God Can Handle Your Honesty

The answer, I am convinced, lies in one of the most misunderstood doctrines in Christianity: divine impassibility.

In popular theology, impassibility is often portrayed as the cold indifference of a distant creator. However, this doctrine shows us one of the most important ways that the Creator is different from the creature—and why that’s such good news. Impassibility means that God is not subject to sudden emotional change. Unlike you and me, God is not destabilized by shifting circumstances.

Impassibility is not the absence of love, but the infinite perfection of it. Scripture tells us that God is love. Because love is His essence and glory, His love for His people cannot be replaced with a different reaction to your acedia.

This means something extraordinary for the person who no longer wants God and has stopped praying: Your brutal honesty about where you are spiritually cannot make God have a bad day.

Every human relationship involves some level of calculation—what is safe to say, how it will be received, whether it will be misunderstood.

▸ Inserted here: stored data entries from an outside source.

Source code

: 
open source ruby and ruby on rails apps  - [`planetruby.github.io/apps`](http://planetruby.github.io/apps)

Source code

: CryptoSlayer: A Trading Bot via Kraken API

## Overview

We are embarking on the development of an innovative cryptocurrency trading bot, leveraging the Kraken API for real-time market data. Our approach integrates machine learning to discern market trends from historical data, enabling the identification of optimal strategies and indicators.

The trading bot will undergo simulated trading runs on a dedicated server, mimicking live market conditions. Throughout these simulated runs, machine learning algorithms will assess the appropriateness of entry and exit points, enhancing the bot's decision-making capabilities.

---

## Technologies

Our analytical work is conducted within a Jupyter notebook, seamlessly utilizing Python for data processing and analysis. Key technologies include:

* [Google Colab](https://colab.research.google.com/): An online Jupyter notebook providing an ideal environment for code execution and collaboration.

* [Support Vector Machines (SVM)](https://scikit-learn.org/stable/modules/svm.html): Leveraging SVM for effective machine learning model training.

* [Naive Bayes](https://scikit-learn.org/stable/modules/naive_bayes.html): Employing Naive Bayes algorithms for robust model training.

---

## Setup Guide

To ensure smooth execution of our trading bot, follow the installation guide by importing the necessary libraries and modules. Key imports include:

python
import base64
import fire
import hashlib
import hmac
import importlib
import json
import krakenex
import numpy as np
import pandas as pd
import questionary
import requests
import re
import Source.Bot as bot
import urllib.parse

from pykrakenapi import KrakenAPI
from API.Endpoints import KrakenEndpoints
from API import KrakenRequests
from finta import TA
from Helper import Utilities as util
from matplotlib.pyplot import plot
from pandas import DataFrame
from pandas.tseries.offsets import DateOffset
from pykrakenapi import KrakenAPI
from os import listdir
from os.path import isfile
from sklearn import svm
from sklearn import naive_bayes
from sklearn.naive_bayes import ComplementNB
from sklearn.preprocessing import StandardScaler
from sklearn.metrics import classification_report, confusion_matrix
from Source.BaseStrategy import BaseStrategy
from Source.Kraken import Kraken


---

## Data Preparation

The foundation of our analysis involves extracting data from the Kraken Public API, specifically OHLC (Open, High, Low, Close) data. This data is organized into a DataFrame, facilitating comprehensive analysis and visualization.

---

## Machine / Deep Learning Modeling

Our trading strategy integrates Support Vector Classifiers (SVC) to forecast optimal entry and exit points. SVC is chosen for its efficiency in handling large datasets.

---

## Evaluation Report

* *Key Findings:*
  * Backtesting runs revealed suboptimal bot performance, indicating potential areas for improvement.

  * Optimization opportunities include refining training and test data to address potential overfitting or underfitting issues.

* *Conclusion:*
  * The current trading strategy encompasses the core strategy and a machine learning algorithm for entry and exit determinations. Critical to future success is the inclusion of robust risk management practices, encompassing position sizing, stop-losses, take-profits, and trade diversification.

In most cases, there is such a thing as being too honest with your friends, your pastor, or even your spouse. But there is no such thing as being too honest with God.

Security in Christ

In Christ, God’s love for you is not contingent on your prayers sounding good. His commitment toward you is not dependent on you feeling the right way or wanting the right things. Because He is impassible, He’s not threatened by your acedia. You can say to Him what you’re too scared to say to anyone else—you don’t have to perform. That’s not because God is indifferent about how you pray, it’s because His Son—your Advocate—is perfecting your prayers at the Father’s right hand. It’s because His Spirit is interceding for you according to the will of God. The entire Trinity is at work to ensure that every prayer you’ve prayed from the throes of acedia will reach the throne of grace.

Perhaps lately you’ve wondered the same thing I’ve wondered so often: What’s wrong with me? Why don’t I want God and His means of grace? Not only is there a name for that feeling you can’t shake, but there’s also a way forward: Pray the unvarnished truth, even if it feels too raw and ugly to face. Your Lord will by no means be damaged by it. To the contrary, in Christ, He will welcome it. After all, He’s God! He can handle it.

Though our desire for Him fluctuates—though there are days when that forgotten noonday demon gets the better of us—the God who hears your prayers will not forget you and does not change. He is the same yesterday, today, and forever.